### Description of the task
Can you write out all the records again, substituting "TYPO3-dev" for every "TYPO3-mvc" and leaving everything else unchanged? Leave the pictures out of your answer.

### Data for the task

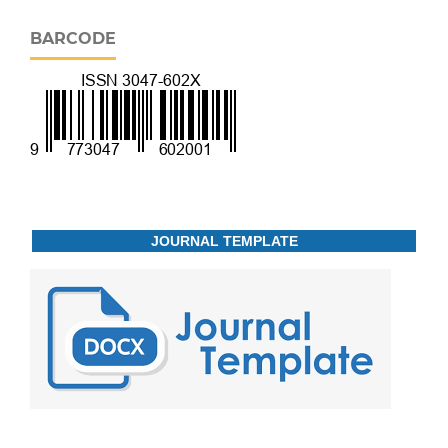
BARCODE
JOURNAL TEMPLATE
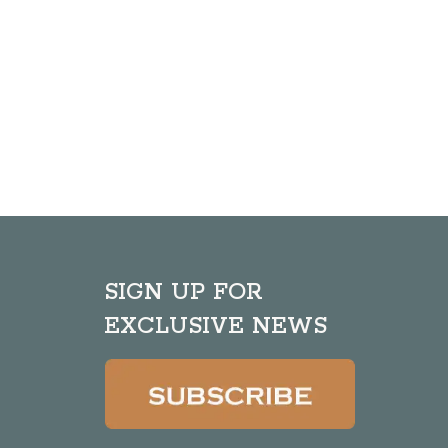
SIGN UP FOR
EXCLUSIVE NEWS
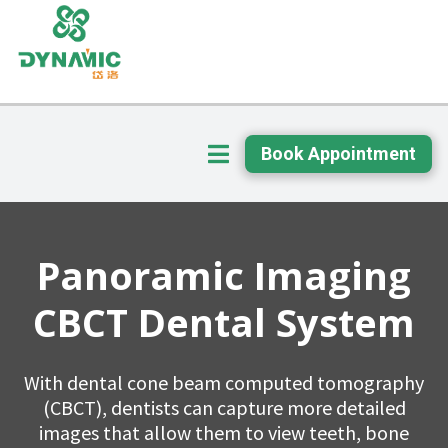
Book Appointment
Panoramic Imaging
CBCT Dental System
With dental cone beam computed tomography
(CBCT), dentists can capture more detailed
images that allow them to view teeth, bone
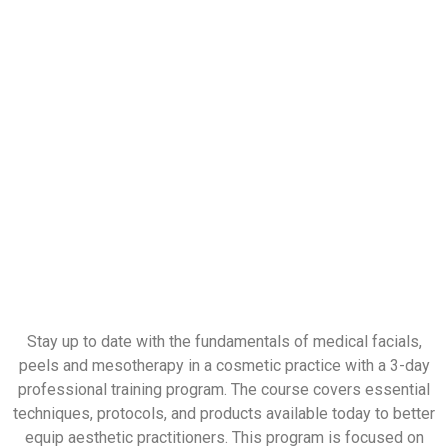
Stay up to date with the fundamentals of medical facials,
peels and mesotherapy in a cosmetic practice with a 3-day
professional training program. The course covers essential
techniques, protocols, and products available today to better
equip aesthetic practitioners. This program is focused on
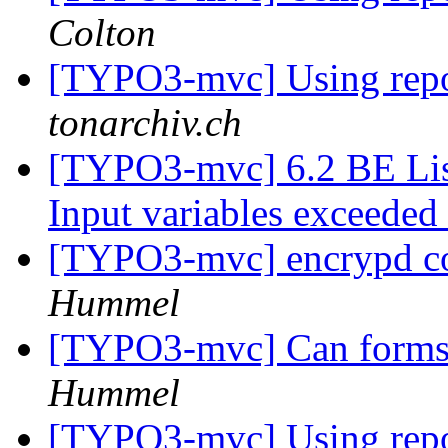
Colton
[TYPO3-mvc] Using repos
tonarchiv.ch
[TYPO3-mvc] 6.2 BE Lis
Input variables exceeded
[TYPO3-mvc] encrypd c
Hummel
[TYPO3-mvc] Can forms 
Hummel
[TYPO3-mvc] Using repos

### Written reply
BARCODE
JOURNAL TEMPLATE
SIGN UP FOR
EXCLUSIVE NEWS
Book Appointment
Panoramic Imaging
CBCT Dental System
With dental cone beam computed tomography
(CBCT), dentists can capture more detailed
images that allow them to view teeth, bone
Stay up to date with the fundamentals of medical facials,
peels and mesotherapy in a cosmetic practice with a 3-day
professional training program. The course covers essential
techniques, protocols, and products available today to better
equip aesthetic practitioners. This program is focused on
Colton
[TYPO3-dev] Using repos
tonarchiv.ch
[TYPO3-dev] 6.2 BE Lis
Input variables exceeded
[TYPO3-dev] encrypd c
Hummel
[TYPO3-dev] Can forms 
Hummel
[TYPO3-dev] Using repos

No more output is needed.